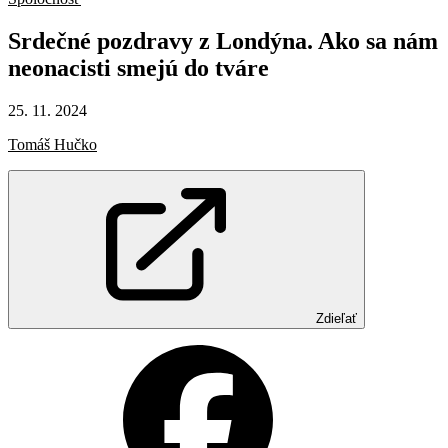
Srdečné
pozdravy
z Londýna.
Ako
sa
nám
neonacisti
smejú
do
tváre
25. 11. 2024
Tomáš Hučko
Zdieľať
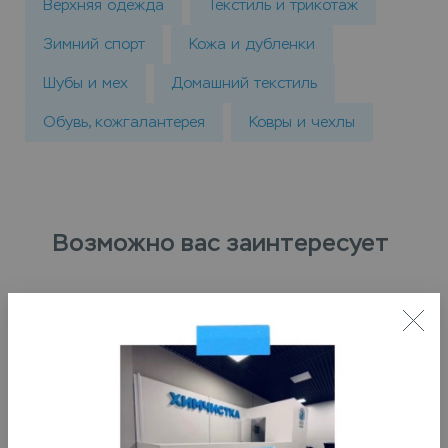
Верхняя одежда
Текстиль и трикотаж
Зимний спорт
Кожа и дубленки
Шубы и мех
Домашний текстиль
Обувь, кожгалантерея
Ковры и чехлы
Возможно вас заинтересует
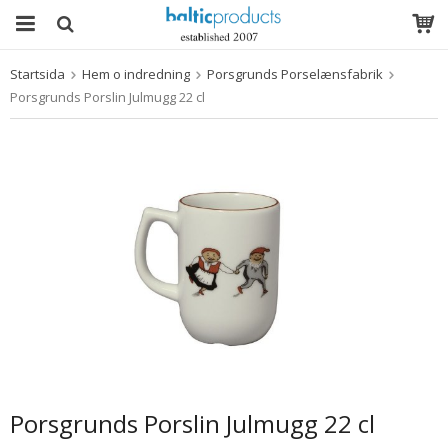
Startsida
Hem o indredning
Porsgrunds Porselænsfabrik
Produkten har blivit tillagd i varukorgen
Porsgrunds Porslin Julmugg 22 cl
Porsgrunds Porslin Julmugg 22 cl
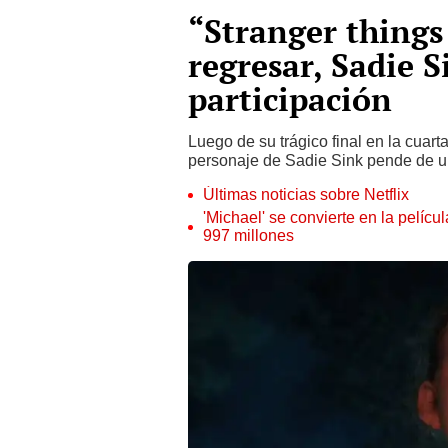
“Stranger things
regresar, Sadie 
participación
Luego de su trágico final en la cuart
personaje de Sadie Sink pende de un
Últimas noticias sobre Netflix
'Michael' se convierte en la pelícu
997 millones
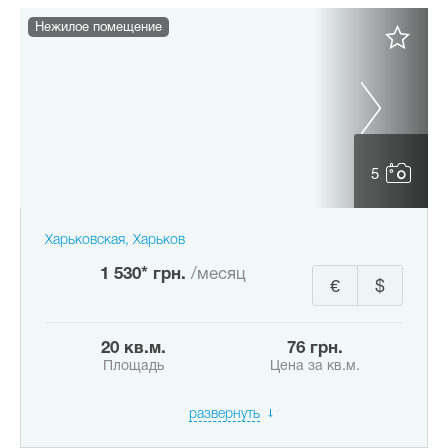
Нежилое помещение
5
Харьковская, Харьков
1 530* грн.
/месяц
€
$
20 кв.м.
76 грн.
Площадь
Цена за кв.м.
развернуть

• • • • • • •

Starting at the line that contains "Домашний текстиль", restate each line verbatim through the final line of the listing, skipping all pictures.

Домашний текстиль
Обувь, кожгалантерея
Ковры и чехлы
Возможно вас заинтересует
Startsida
Hem o indredning
Porsgrunds Porselænsfabrik
Produkten har blivit tillagd i varukorgen
Porsgrunds Porslin Julmugg 22 cl
Porsgrunds Porslin Julmugg 22 cl
“Stranger things
regresar, Sadie 
participación
Luego de su trágico final en la cuart
personaje de Sadie Sink pende de un
Últimas noticias sobre Netflix
'Michael' se convierte en la pelícu
997 millones
Нежилое помещение
5
Харьковская, Харьков
1 530* грн.
/месяц
€
$
20 кв.м.
76 грн.
Площадь
Цена за кв.м.
развернуть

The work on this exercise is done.